Regina was almost choked by her emotion. The psychic moment had arrived for her to make her confession, to tell him all her doubts and fears, all her efforts to make herself lovely in his eyes. “My Alfred, my noble Alfred,” she exclaimed, flinging her arms round his neck and clasping the muff against his head. She was on the point of saying, “I have something to tell you,” but she hesitated, in a manner unusual with her, for a choice of words. In the rush of gratitude she almost let slip that she had something to confess when the door opened, and Maudie, followed by her husband, came into the room.
“Furs! Dark sables! Darling, daddy has been opening his heart to you.”
“Daddy’s heart is always open to me,” said Regina.
CHAPTER XXXI
REGINA SETS FOOT ON THE DOWN GRADE
There is a great deal of wisdom in the old saying “Truth will out.”

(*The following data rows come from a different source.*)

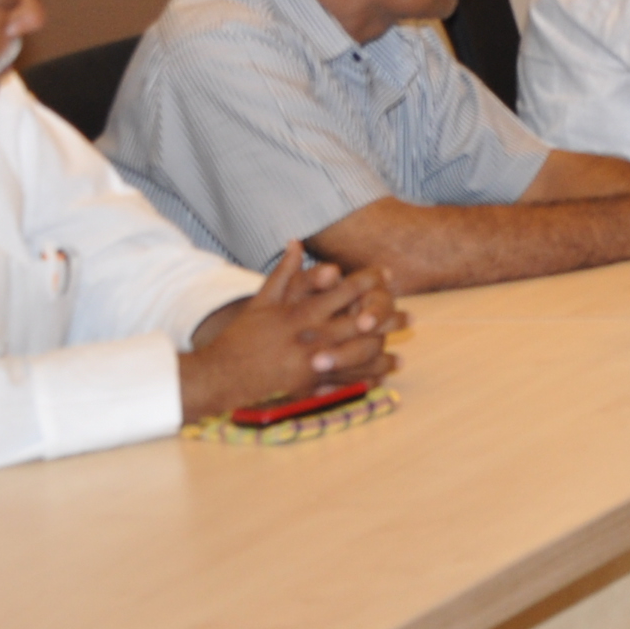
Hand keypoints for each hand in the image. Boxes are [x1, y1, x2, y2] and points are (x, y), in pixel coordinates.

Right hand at [180, 244, 404, 420]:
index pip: (343, 292)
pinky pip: (342, 383)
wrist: (219, 374)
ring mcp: (310, 363)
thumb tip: (295, 241)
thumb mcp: (261, 302)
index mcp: (300, 313)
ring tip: (401, 356)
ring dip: (382, 356)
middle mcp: (309, 337)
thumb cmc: (241, 337)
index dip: (369, 283)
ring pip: (357, 357)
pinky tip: (377, 381)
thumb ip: (284, 273)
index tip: (388, 275)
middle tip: (411, 316)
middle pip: (359, 325)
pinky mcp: (307, 387)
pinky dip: (363, 382)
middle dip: (387, 319)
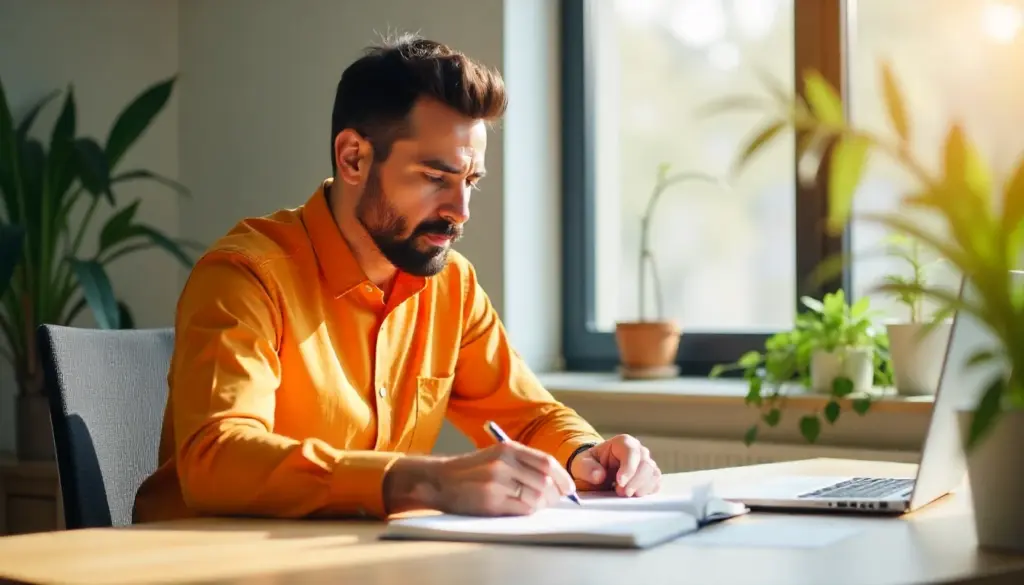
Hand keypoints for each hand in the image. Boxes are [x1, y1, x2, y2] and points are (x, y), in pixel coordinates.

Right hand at [383, 442, 575, 515]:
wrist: (439, 480)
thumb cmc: (471, 471)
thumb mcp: (496, 456)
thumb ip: (523, 463)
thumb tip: (556, 481)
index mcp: (508, 448)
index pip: (547, 462)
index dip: (563, 477)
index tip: (569, 489)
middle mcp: (504, 462)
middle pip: (545, 480)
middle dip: (555, 494)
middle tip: (555, 501)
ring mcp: (496, 481)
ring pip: (537, 496)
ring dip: (543, 505)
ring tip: (538, 506)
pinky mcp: (490, 500)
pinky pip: (523, 508)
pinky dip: (530, 511)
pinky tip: (524, 510)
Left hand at [569, 434, 660, 496]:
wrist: (594, 474)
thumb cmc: (589, 466)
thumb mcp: (581, 465)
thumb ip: (587, 469)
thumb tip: (599, 476)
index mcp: (622, 443)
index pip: (631, 451)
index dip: (628, 468)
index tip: (620, 482)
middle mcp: (638, 451)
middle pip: (646, 464)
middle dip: (635, 481)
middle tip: (621, 493)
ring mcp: (646, 464)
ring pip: (653, 475)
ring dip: (641, 488)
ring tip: (625, 495)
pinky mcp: (649, 477)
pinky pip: (656, 484)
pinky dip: (647, 491)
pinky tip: (634, 496)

Somehow those sables served to put Regina further from her husband instead of drawing her nearer to him. I’m sure that Alfred Whittaker himself would have been shocked had he known the effect that his gift had upon his spouse. Every day—nay, every hour tended to confirm her belief that the hussy she had seen dining with Alfred at the Trocadero had complete ascendancy over him, and yet those sables stopped her time after time from broaching the subject to him. They were, so to speak, a sop in the pot, and whenever Regina was on the point of laying her hand on Alfred’s shoulder and saying to him, plump and straight, “Alfred, is your heart still mine?” a vision of dark sables seemed to rise up and choke the very words in her throat. Most women would love to have a danger-signal in the shape of dark sables, rich and elegant, soft and cosy, at once luxurious and comforting, but there were times when Regina almost hated her sables because they seemed to have raised an extra barrier between herself and Alfred.
“Mother,” said Julia, one morning, when Regina was about to leave the house on one of her strictly-personal expeditions, “are you going to Dr. Money-Berry again?”